* [Description of the task]:
Copy out, word for word, every line of the entries from the one that has "घूर्णायमानेक्षणखञ्जरीटं" through the end of the entries, including both the first and the last line.

(Beginning of Data for review)

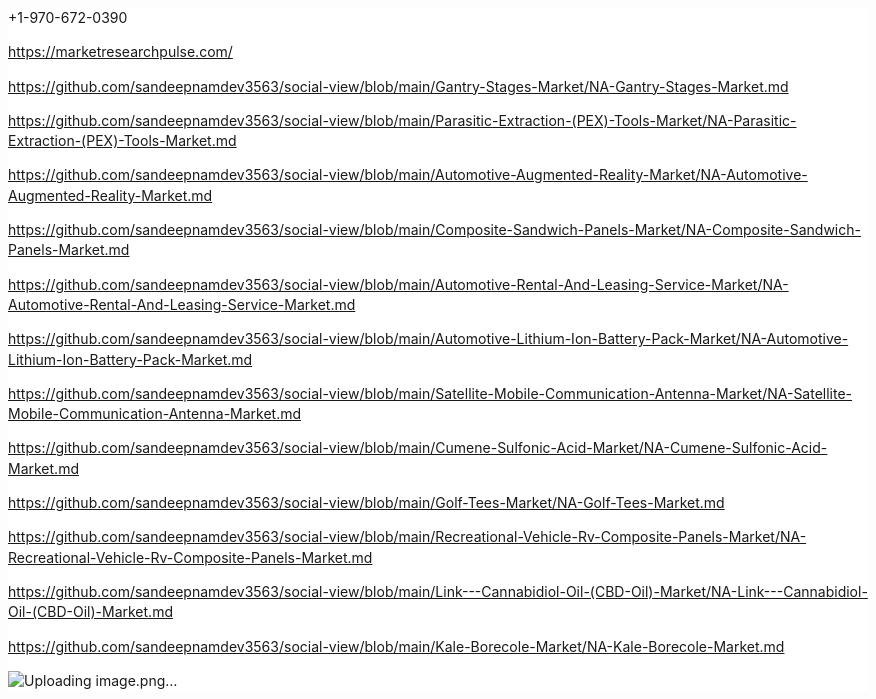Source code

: +1-970-672-0390</p><p>https://marketresearchpulse.com/</p><p><a href="https://github.com/sandeepnamdev3563/social-view/blob/main/Gantry-Stages-Market/NA-Gantry-Stages-Market.md">https://github.com/sandeepnamdev3563/social-view/blob/main/Gantry-Stages-Market/NA-Gantry-Stages-Market.md</a></p><p><a href="https://github.com/sandeepnamdev3563/social-view/blob/main/Parasitic-Extraction-(PEX)-Tools-Market/NA-Parasitic-Extraction-(PEX)-Tools-Market.md">https://github.com/sandeepnamdev3563/social-view/blob/main/Parasitic-Extraction-(PEX)-Tools-Market/NA-Parasitic-Extraction-(PEX)-Tools-Market.md</a></p><p><a href="https://github.com/sandeepnamdev3563/social-view/blob/main/Automotive-Augmented-Reality-Market/NA-Automotive-Augmented-Reality-Market.md">https://github.com/sandeepnamdev3563/social-view/blob/main/Automotive-Augmented-Reality-Market/NA-Automotive-Augmented-Reality-Market.md</a></p><p><a href="https://github.com/sandeepnamdev3563/social-view/blob/main/Composite-Sandwich-Panels-Market/NA-Composite-Sandwich-Panels-Market.md">https://github.com/sandeepnamdev3563/social-view/blob/main/Composite-Sandwich-Panels-Market/NA-Composite-Sandwich-Panels-Market.md</a></p><p><a href="https://github.com/sandeepnamdev3563/social-view/blob/main/Automotive-Rental-And-Leasing-Service-Market/NA-Automotive-Rental-And-Leasing-Service-Market.md">https://github.com/sandeepnamdev3563/social-view/blob/main/Automotive-Rental-And-Leasing-Service-Market/NA-Automotive-Rental-And-Leasing-Service-Market.md</a></p><p><a href="https://github.com/sandeepnamdev3563/social-view/blob/main/Automotive-Lithium-Ion-Battery-Pack-Market/NA-Automotive-Lithium-Ion-Battery-Pack-Market.md">https://github.com/sandeepnamdev3563/social-view/blob/main/Automotive-Lithium-Ion-Battery-Pack-Market/NA-Automotive-Lithium-Ion-Battery-Pack-Market.md</a></p><p><a href="https://github.com/sandeepnamdev3563/social-view/blob/main/Satellite-Mobile-Communication-Antenna-Market/NA-Satellite-Mobile-Communication-Antenna-Market.md">https://github.com/sandeepnamdev3563/social-view/blob/main/Satellite-Mobile-Communication-Antenna-Market/NA-Satellite-Mobile-Communication-Antenna-Market.md</a></p><p><a href="https://github.com/sandeepnamdev3563/social-view/blob/main/Cumene-Sulfonic-Acid-Market/NA-Cumene-Sulfonic-Acid-Market.md">https://github.com/sandeepnamdev3563/social-view/blob/main/Cumene-Sulfonic-Acid-Market/NA-Cumene-Sulfonic-Acid-Market.md</a></p><p><a href="https://github.com/sandeepnamdev3563/social-view/blob/main/Golf-Tees-Market/NA-Golf-Tees-Market.md">https://github.com/sandeepnamdev3563/social-view/blob/main/Golf-Tees-Market/NA-Golf-Tees-Market.md</a></p><p><a href="https://github.com/sandeepnamdev3563/social-view/blob/main/Recreational-Vehicle-Rv-Composite-Panels-Market/NA-Recreational-Vehicle-Rv-Composite-Panels-Market.md">https://github.com/sandeepnamdev3563/social-view/blob/main/Recreational-Vehicle-Rv-Composite-Panels-Market/NA-Recreational-Vehicle-Rv-Composite-Panels-Market.md</a></p><p><a href="https://github.com/sandeepnamdev3563/social-view/blob/main/Link---Cannabidiol-Oil-(CBD-Oil)-Market/NA-Link---Cannabidiol-Oil-(CBD-Oil)-Market.md">https://github.com/sandeepnamdev3563/social-view/blob/main/Link---Cannabidiol-Oil-(CBD-Oil)-Market/NA-Link---Cannabidiol-Oil-(CBD-Oil)-Market.md</a></p><p><a href="https://github.com/sandeepnamdev3563/social-view/blob/main/Kale-Borecole-Market/NA-Kale-Borecole-Market.md">https://github.com/sandeepnamdev3563/social-view/blob/main/Kale-Borecole-Market/NA-Kale-Borecole-Market.md</a></p>
![Uploading image.png…]()
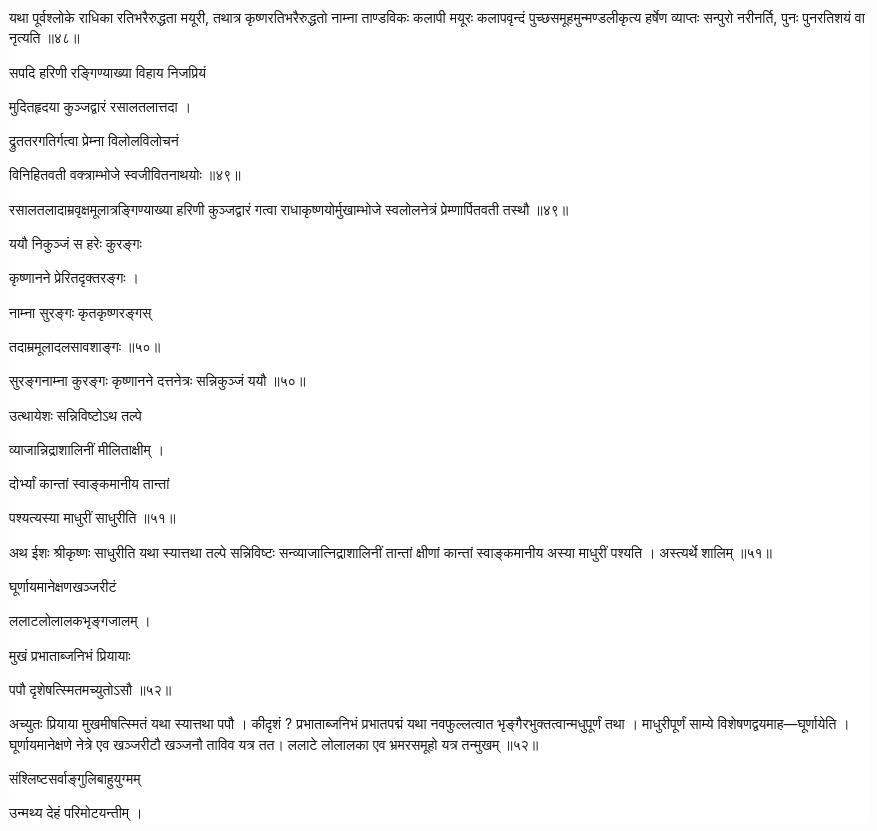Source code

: 
यथा पूर्वश्लोके राधिका रतिभरैरुद्धता मयूरी, तथात्र कृष्णरतिभरैरुद्धतो नाम्ना ताण्डविकः कलापी मयूरः कलापवृन्दं पुच्छसमूहमुन्मण्डलीकृत्य हर्षेण व्याप्तः सन्पुरो नरीनर्ति, पुनः पुनरतिशयं वा नृत्यति ॥४८॥



सपदि हरिणी रङ्गिण्याख्या विहाय निजप्रियं

मुदितहृदया कुञ्जद्वारं रसालतलात्तदा ।

द्रुततरगतिर्गत्वा प्रेम्ना विलोलविलोचनं

विनिहितवती वक्त्राम्भोजे स्वजीवितनाथयोः ॥४९॥



रसालतलादाम्रवृक्षमूलात्रङ्गिण्याख्या हरिणी कुञ्जद्वारं गत्वा राधाकृष्णयोर्मुखाम्भोजे स्वलोलनेत्रं प्रेम्णार्पितवती तस्थौ ॥४९॥



ययौ निकुञ्जं स हरेः कुरङ्गः

कृष्णानने प्रेरितदृक्तरङ्गः ।

नाम्ना सुरङ्गः कृतकृष्णरङ्गस्

तदाम्रमूलादलसावशाङ्गः ॥५०॥



सुरङ्गनाम्ना कुरङ्गः कृष्णानने दत्तनेत्रः सन्निकुञ्जं ययौ ॥५०॥



उत्थायेशः सन्निविष्टोऽथ तल्पे

व्याजान्निद्राशालिनीं मीलिताक्षीम् ।

दोर्भ्यां कान्तां स्वाङ्कमानीय तान्तां

पश्यत्यस्या माधुरीं साधुरीति ॥५१॥



अथ ईशः श्रीकृष्णः साधुरीति यथा स्यात्तथा तल्पे सन्निविष्टः सन्व्याजात्निद्राशालिनीं तान्तां क्षीणां कान्तां स्वाङ्कमानीय अस्या माधुरीं पश्यति । अस्त्यर्थे शालिम् ॥५१॥



घूर्णायमानेक्षणखञ्जरीटं

ललाटलोलालकभृङ्गजालम् ।

मुखं प्रभाताब्जनिभं प्रियायाः

पपौ दृशेषत्स्मितमच्युतोऽसौ ॥५२॥



अच्युतः प्रियाया मुखमीषत्स्मितं यथा स्यात्तथा पपौ । कीदृशं ? प्रभाताब्जनिभं प्रभातपद्मं यथा नवफुल्लत्वात भृङ्गैरभुक्तत्वान्मधुपूर्णं तथा । माधुरीपूर्णं साम्ये विशेषणद्वयमाह—घूर्णायेति । घूर्णायमानेक्षणे नेत्रे एव खञ्जरीटौ खञ्जनौ ताविव यत्र तत। ललाटे लोलालका एव भ्रमरसमूहो यत्र तन्मुखम् ॥५२॥



संश्लिष्टसर्वाङ्गुलिबाहुयुग्मम्

उन्मथ्य देहं परिमोटयन्तीम् ।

(End of Data for review)

* [Expected answer]:
घूर्णायमानेक्षणखञ्जरीटं

ललाटलोलालकभृङ्गजालम् ।

मुखं प्रभाताब्जनिभं प्रियायाः

पपौ दृशेषत्स्मितमच्युतोऽसौ ॥५२॥



अच्युतः प्रियाया मुखमीषत्स्मितं यथा स्यात्तथा पपौ । कीदृशं ? प्रभाताब्जनिभं प्रभातपद्मं यथा नवफुल्लत्वात भृङ्गैरभुक्तत्वान्मधुपूर्णं तथा । माधुरीपूर्णं साम्ये विशेषणद्वयमाह—घूर्णायेति । घूर्णायमानेक्षणे नेत्रे एव खञ्जरीटौ खञ्जनौ ताविव यत्र तत। ललाटे लोलालका एव भ्रमरसमूहो यत्र तन्मुखम् ॥५२॥



संश्लिष्टसर्वाङ्गुलिबाहुयुग्मम्

उन्मथ्य देहं परिमोटयन्तीम् ।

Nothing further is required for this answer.